Title: Re: Alignment
Post by: Randall Hyde on May 17, 2005, 11:52:41 PM
Quote from: hutch-- on May 15, 2005, 01:58:13 AM

BYTE data can be any single byte.

WORD data should be "01" or "23"

DWORD data should only be "0123".



Intel's documentation (for the PIV) claims that word access of the form "12" are also fine.

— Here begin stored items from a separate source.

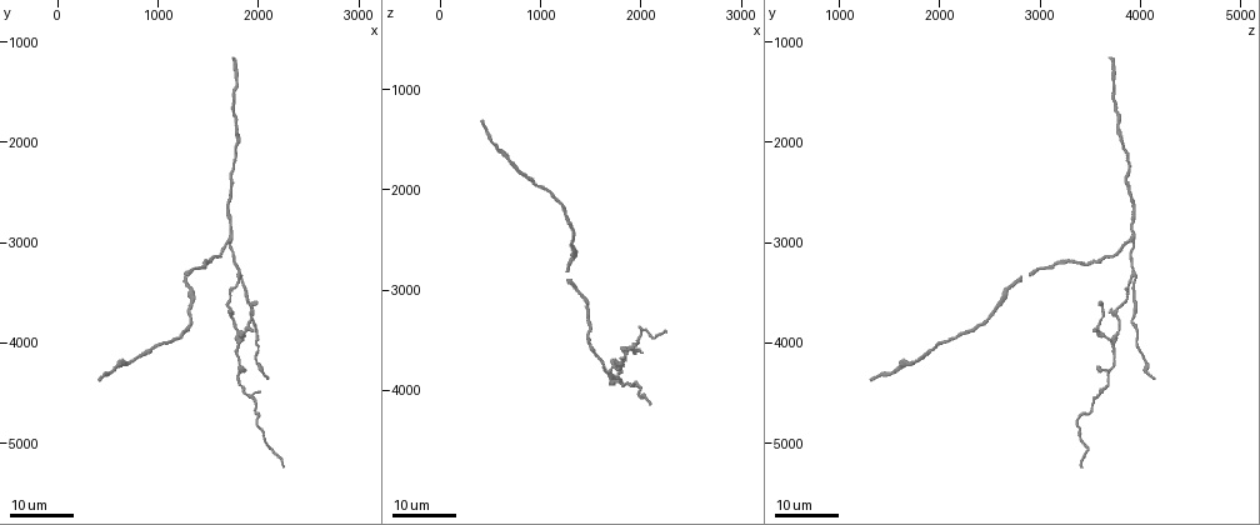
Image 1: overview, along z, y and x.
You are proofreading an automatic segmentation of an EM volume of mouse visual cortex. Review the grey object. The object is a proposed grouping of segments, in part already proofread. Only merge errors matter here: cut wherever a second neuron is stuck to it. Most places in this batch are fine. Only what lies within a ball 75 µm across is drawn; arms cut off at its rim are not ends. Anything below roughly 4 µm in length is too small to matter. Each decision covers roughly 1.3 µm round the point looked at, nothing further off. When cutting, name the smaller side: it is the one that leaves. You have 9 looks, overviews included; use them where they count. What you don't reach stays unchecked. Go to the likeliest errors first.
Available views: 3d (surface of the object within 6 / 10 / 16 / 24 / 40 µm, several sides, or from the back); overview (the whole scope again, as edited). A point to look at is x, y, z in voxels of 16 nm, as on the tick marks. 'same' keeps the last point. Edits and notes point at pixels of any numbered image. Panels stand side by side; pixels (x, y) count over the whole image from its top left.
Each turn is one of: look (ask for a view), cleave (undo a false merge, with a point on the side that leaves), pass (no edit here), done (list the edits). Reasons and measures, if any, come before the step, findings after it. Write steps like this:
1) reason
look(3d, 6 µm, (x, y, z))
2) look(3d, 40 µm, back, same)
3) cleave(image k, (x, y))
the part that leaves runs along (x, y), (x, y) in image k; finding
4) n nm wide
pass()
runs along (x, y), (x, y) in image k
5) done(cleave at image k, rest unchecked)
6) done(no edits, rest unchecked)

branch point
look(3d, 16 µm, (1820, 3320, 3960))

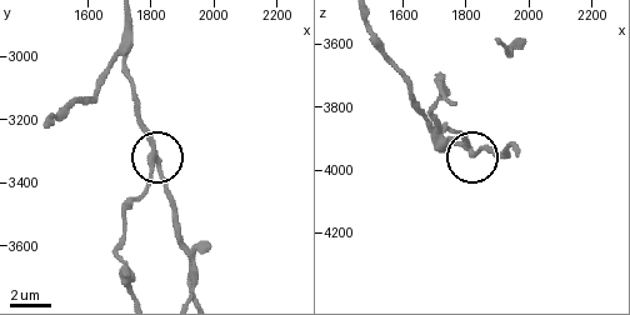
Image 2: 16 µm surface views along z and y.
look(3d, 10 µm, (1810, 3330, 3940))

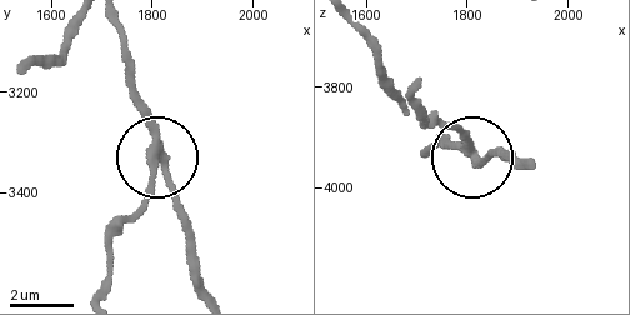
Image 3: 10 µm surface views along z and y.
260 nm wide
cleave(image 3, (150, 178))
two neurons meet here

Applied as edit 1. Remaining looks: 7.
look(overview)

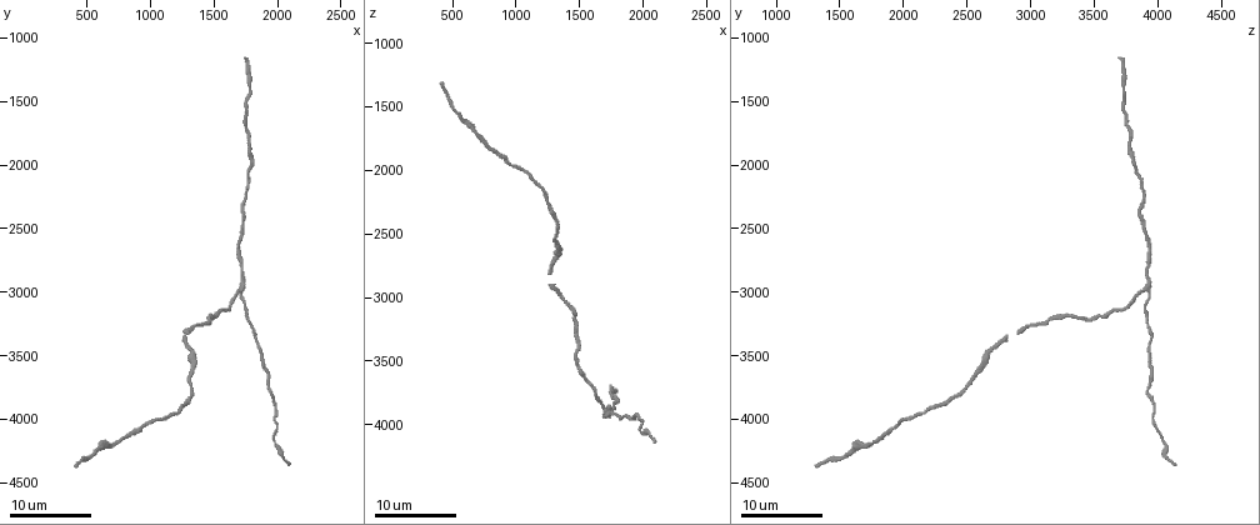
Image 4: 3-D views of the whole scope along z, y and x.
three-way junction
look(3d, 16 µm, (1740, 2980, 3920))

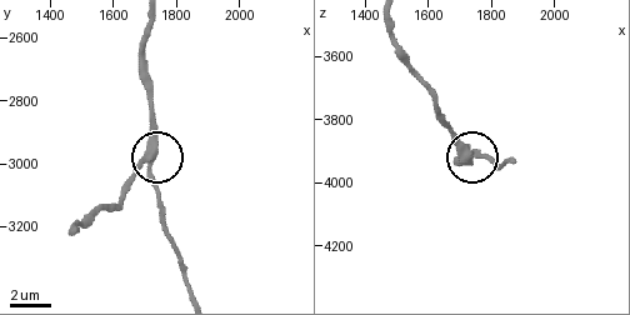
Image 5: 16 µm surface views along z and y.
look(3d, 6 µm, same)

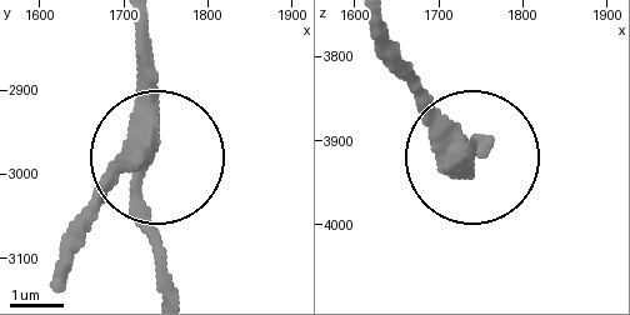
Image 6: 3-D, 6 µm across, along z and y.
3 arms
pass()
all the same neuron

Also, most of the time you only get a big hit if the data object crosses a cache line.
Cheers,
Randy Hyde
Title: Re: Alignment
Post by: James Ladd on May 20, 2005, 01:03:05 AM
ok, so now I know how to align my data and procedures.
But am I right in thinking I can align the code within a procedure using an align statement as well ?
If I use this align keyword, with masm put NOPs in the code to make it pad out ?
Title: Re: Alignment
Post by: MichaelW on May 20, 2005, 01:12:33 AM
QuoteIf I use this align keyword, with masm put NOPs in the code to make it pad out ?

We beat that subject to death here:

http://www.masmforum.com/simple/index.php?topic=1622.0
Title: Re: Alignment
Post by: James Ladd on May 20, 2005, 07:22:33 AM
Michael, Thanks for beating it one more time :)